La mobilitazione e la solidarietà sono l’unica strada che può ribaltare l’attacco del nemico: dalla repressione contro la classe operaia (basti pensare all’avvio di procedimenti penali contro più di 500 lavoratori a causa della loro attività sindacale), alla promozione di una gestione dal basso degli interessi delle masse popolari (come il Consiglio Popolare) fino a generare nuovi organismi popolari (come il Comitato verità e giustizia e il recente sportello AntiCarcerario che sostiene detenuti e familiari), coordinandosi con altri (come con il Collettivo di Fabbrica della GKN).
Questa è la strada che Modena ha intrapreso e su cui deve continuare.
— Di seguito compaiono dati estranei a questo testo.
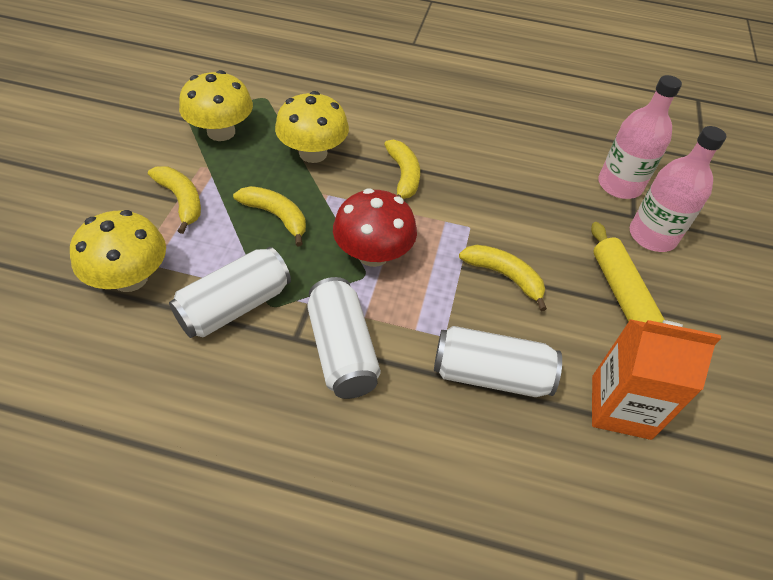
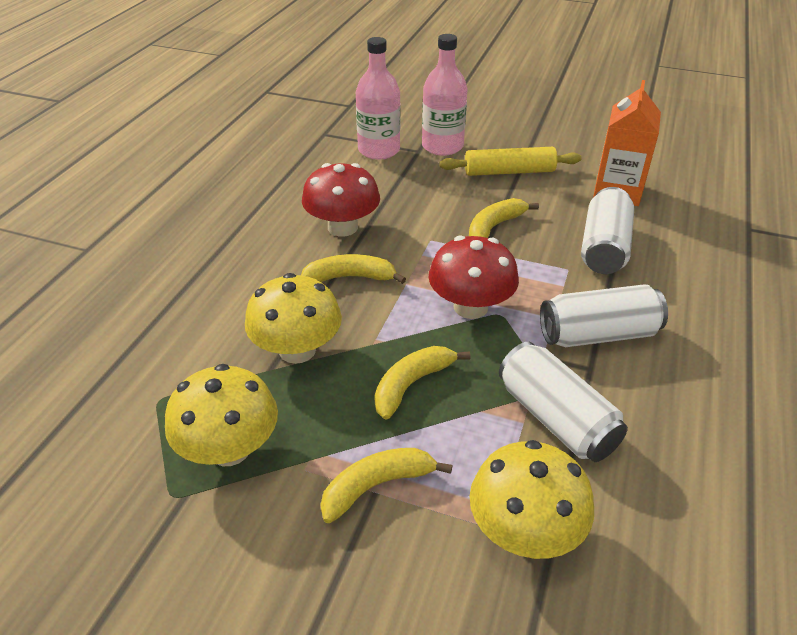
camera: 80 degrees left, 10 degrees down
none -> red mushroom [302,163,380,237]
Questa è la strada da intraprende in ogni dove e in ogni città per invertire la rotta e realizzare gli interessi delle masse popolari, dalle fabbriche alle scuole fino alle carceri.
L’esperienza modenese in materia di lotta alla repressione e di lotta anticarceraria è un modello da replicare altrove!
Per questo domenica 12 marzo scenderemo in piazza a Modena con partenza alla 14:00 da Piazzale Primo Maggio.
Per chiedere verità e giustizia sulle morti in carcere, delle rivolte e non solo;
Per denunciare le condizioni delle carceri;
Per l’abolizione dell’ergastolo e del 41 Bis;
Per fermare l’uso della legge per punire il dissenso e le lotte sociali;
Per estendere e far valere la solidarietà di classe;
Per sostenere l’organizzazione e convergenza dal basso in ogni dove.